__Activity__
Count the lines in the material below that contain the word "news". Reply with that number alone.

__Source data__
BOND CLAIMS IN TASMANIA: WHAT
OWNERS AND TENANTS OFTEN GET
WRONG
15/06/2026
---
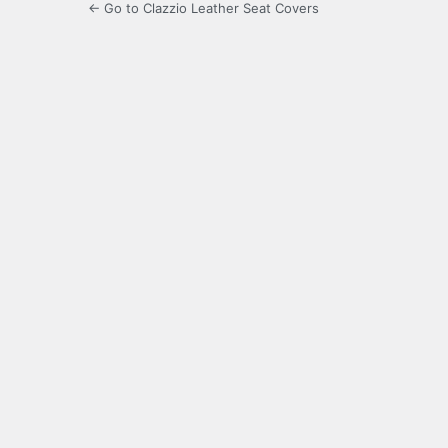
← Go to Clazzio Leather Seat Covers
* * *
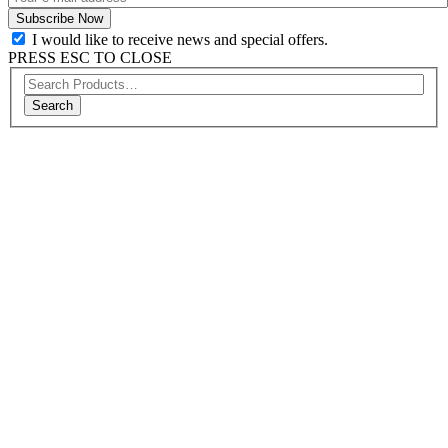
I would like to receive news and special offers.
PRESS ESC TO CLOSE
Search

__Result for this exercise__
1